By Gabriela Antezana
From the Greek root, Poly means many, while Amor(y) comes from the Greek root love. Polyamory is the practice of being in a relationship and or having feelings with more than one person at a time.
Much of the American society does not understand the meaning behind polyamory, leading to many stigmas and misappropriation of the lifestyle. Being exposed to the American society, we have been socialized to believe that monogamous relationships are the norm and the people who practice otherwise are burdens to society, “individuals in polyamorous relationships (compared to those in monogamous relationships) were perceived as being (a) higher in promiscuity, unsafe sexual practices and sex drive; (b) lower in trustworthiness and morality” (Hutzler, Giuliano, Herselman, & Johnson 2015). The lack of education on this topic creates stigmas and misconceptions because many people do not know how else to perceive the way of polyamory. Polyamory is more about self-love, freedom of choice, flexibility, and finding yourself rather than what society perceives it to be.
Many of the misconceptions that have developed through the lack of education provided to society include; avoiding commitment (and or swinging), eliminating love or intimacy, and no feelings of jealousy (Sheff 2019). According to society, the humans that consciously engage in non-monogamous relationships seem to lack ethical consciousness and lack moral value. This claim is far from the reality that polyamorous people face. All humans experience emotions. Being in a non-monogamous relationship does not make anyone less human. According to Elisabeth Sheff and Corie Hammers, one of the dominating stigmas that burden the poly community is the label pervert (2011). Being sexually marginalized and labeled as pervert creates an image that polyamorous people are sexually deviant and or dysfunctional. This stigma generates society to think that polyamorous people may think of everyone who comes across their path may be a potential sexual partner. It is understood that even within the boundries and community of polyamory, there lies many stigmas and marginalizations that the people perpetuate on eachother, whether it has to due with the way they look or their sexual orientation. This contributes to the negativity that many experience being a part of this community.
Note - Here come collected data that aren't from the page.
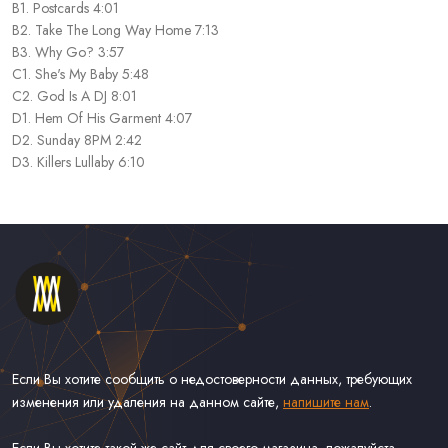
B1. Postcards 4:01
B2. Take The Long Way Home 7:13
B3. Why Go? 3:57
C1. She's My Baby 5:48
C2. God Is A DJ 8:01
D1. Hem Of His Garment 4:07
D2. Sunday 8PM 2:42
D3. Killers Lullaby 6:10
Если Вы хотите сообщить о недостоверности данных, требующих
изменения или удаления на данном сайте,
напишите нам
.
Если Вы хотите такой же сайт для своего магазина, пожалуйста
Many stigmas force many of the polyamorous people from coming out to their family and friends about their relationships. Many polyamorists feel that they have to hide their relationships from the public because of the judgments and stigmas they could potentially face and not being fully accepted into their society (Lehmiller 2017). Polyamorous people would rather keep it their dating status secret making it seem to the general public that they are a minority when in reality many do practice this particular lifestyle. Non-monogamous relationships have been nothing but the norm since the very early stages of human evolution. Anthropologist found that recently in the deep jungles of Brazil, many villages consider non-monogamous marriages as the norm (Ryan & Jethá 2010). Non-monogamous relationships have always been around but little to no education or attention has been given to the public about it.
The stigmas that have been developed over the years have placed the practice of polyamory under an umbrella of unacceptable behavior, which is the opposite of embracing it much like some Brazilian villages. Overall, people in polyamorous relationships experience a wide range of stigmas and misconceptions because of the lack of education and understanding the general public has regarding this way of life.